You can have all the sub objective experiences of insight and self-transcendence even while your ability to act in your own best interest is crumbling into dust. OTO is an environment that by its very nature encourages imagination and endless interpretation. The rituals, the symbols, the robes, the secrets.
Nobody is even allowed to tell you what they really mean. People are encouraged to come up with personal interpretations of everything. Inside OTO, novelty is often treated as more important than ordinary standards like coherence, justification, or evaluating consequences. All that matters is whether it resonates, which feels anti-dogmatic and liberating. But OTO isn't just saturated with esoteric symbolism. It's saturated with power.
And when a space saturated with power stops grounding itself in ordinary judgment and accountability, it doesn't stay neutral. It becomes dangerous because your own power of judgment becomes vulnerable. It can be captured and it can be turned against you.
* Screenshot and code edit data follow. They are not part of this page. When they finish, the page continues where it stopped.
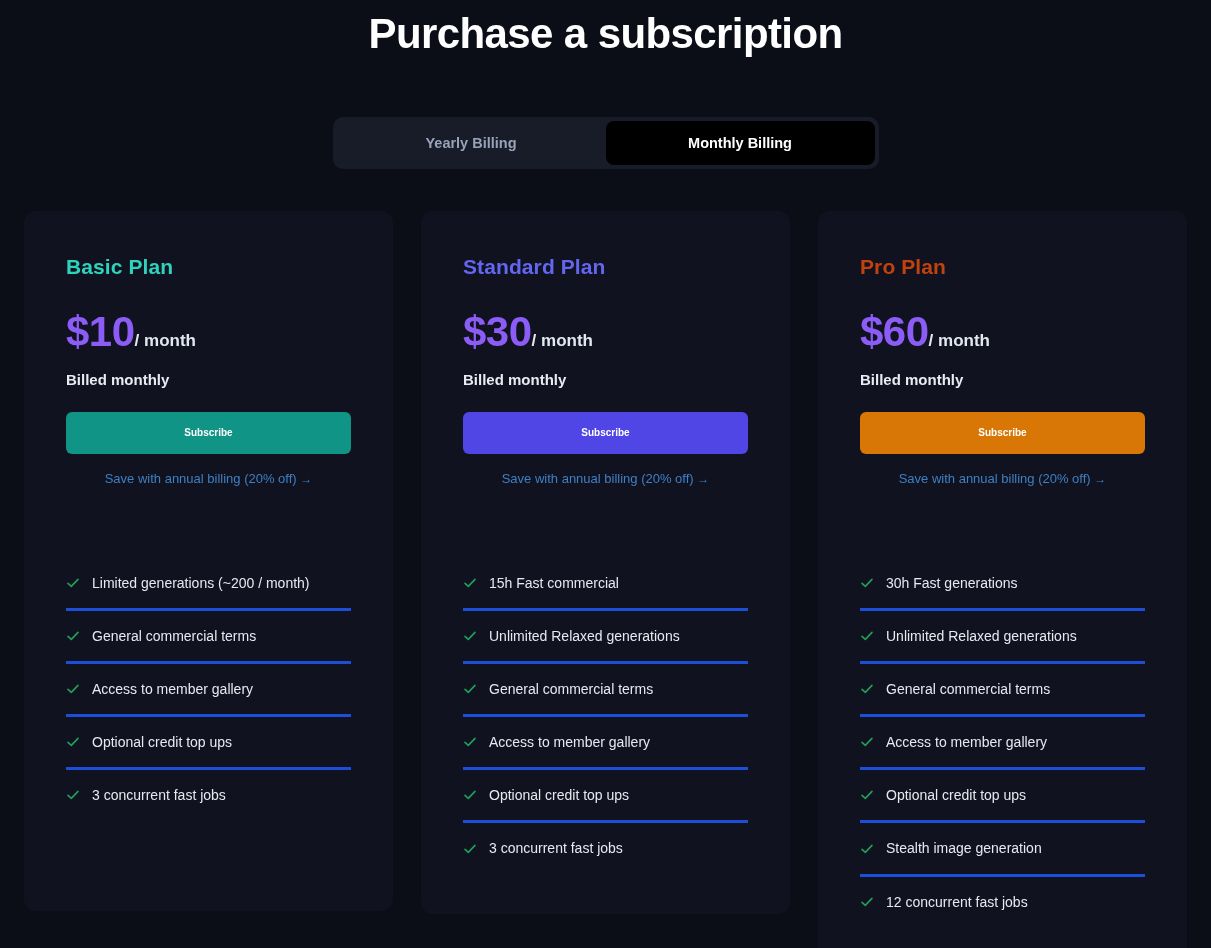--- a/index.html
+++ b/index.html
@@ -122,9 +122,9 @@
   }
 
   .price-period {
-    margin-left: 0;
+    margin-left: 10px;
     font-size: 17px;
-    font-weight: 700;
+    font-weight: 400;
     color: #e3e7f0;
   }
OTO isn't the only place this kind of thing happens. You find this in spiritual groups that place inordinate emphasis on inner freedom or non-duality. Like when you raise a criticism or concern and the response you get is, "Who is the I asking that question?" You find it in groups that rely heavily on esoteric psychology where everything becomes a function of your shadow or your Enneagram personality type. You find it in toxic workplaces where raising legitimate concerns is dismissed as not being a team player. You even find it in romantic relationships.
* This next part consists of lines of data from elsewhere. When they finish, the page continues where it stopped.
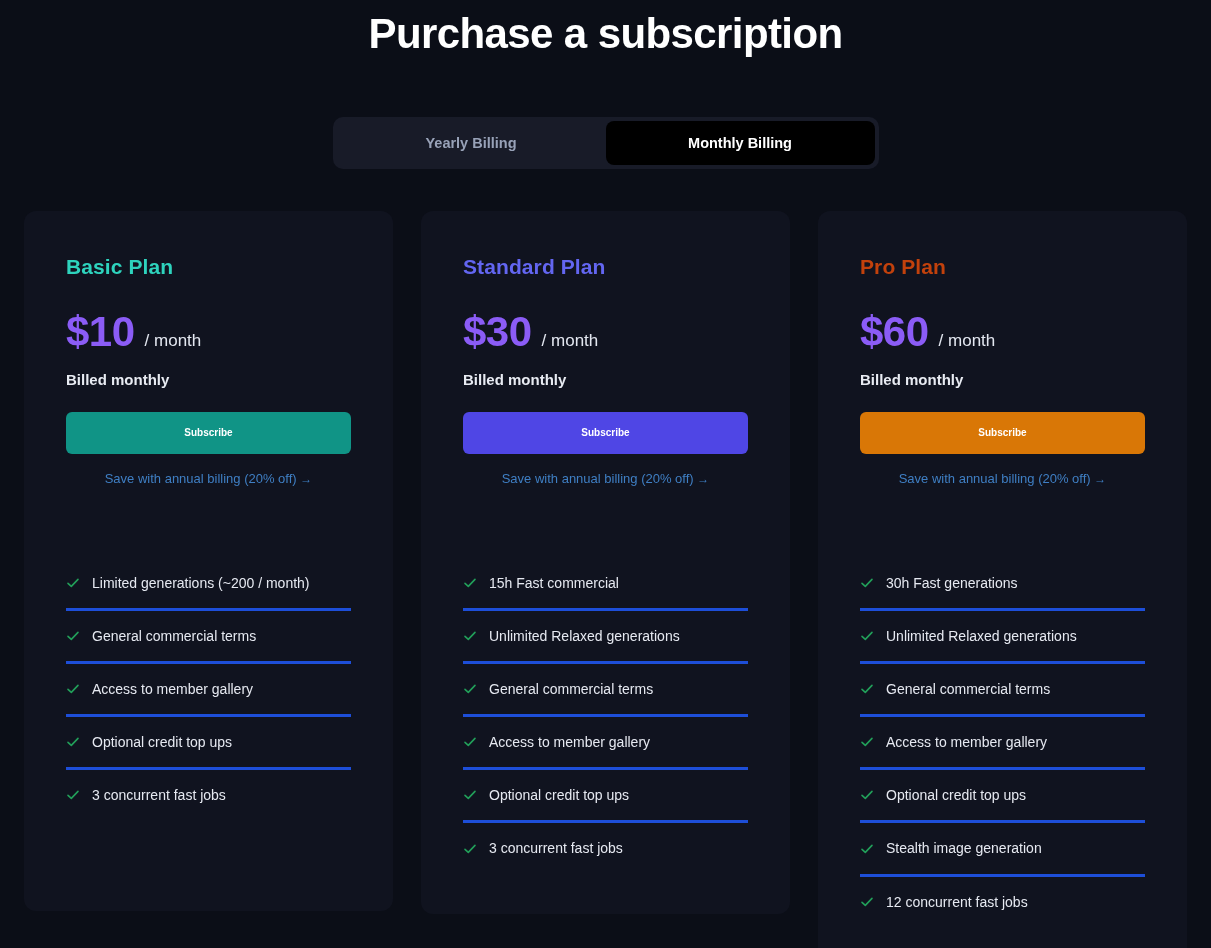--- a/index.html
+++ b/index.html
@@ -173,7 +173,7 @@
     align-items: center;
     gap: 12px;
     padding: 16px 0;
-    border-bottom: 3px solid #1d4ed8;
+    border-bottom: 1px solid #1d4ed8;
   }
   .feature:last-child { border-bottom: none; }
You say something your partner did makes you uncomfortable and then they turn around and say how hurt they are that you're sharing this with them. The specifics change, but the underlying mechanism is the same. First, your interpretive capacity is loosened. You're invited out of an egocentric perspective, but eventually interpretation condenses into something that, strangely, reproduces a familiar power dynamic. It's attractive. You get to keep the relationship and feel like you're growing while doing it. But underneath it all, you're losing your ability to judge and act. All the crazy politics, heartbreaks, confusion, stupidity and is just a metaphor of your own spiritual metamorphoses. These words land differently than they used to. They spoke to something in me, a genuine strength, the ability to transcend my weaknesses, to hold myself together and remain inside a community I genuinely cared about and believed in. But now I hear something else. I hear a way of speaking that slowly trained me to distrust the parts of myself that recognize something was deeply wrong. I hear a spirituality that transformed incoherence into depth, endurance into growth, and the loss of agency into spiritual enlightenment. And I think that's what makes this kind of language so dangerous. Not because it denies reality, but because it feels meaningful. The deepest traps aren't always built out of fear. Sometimes they're built out of meaning.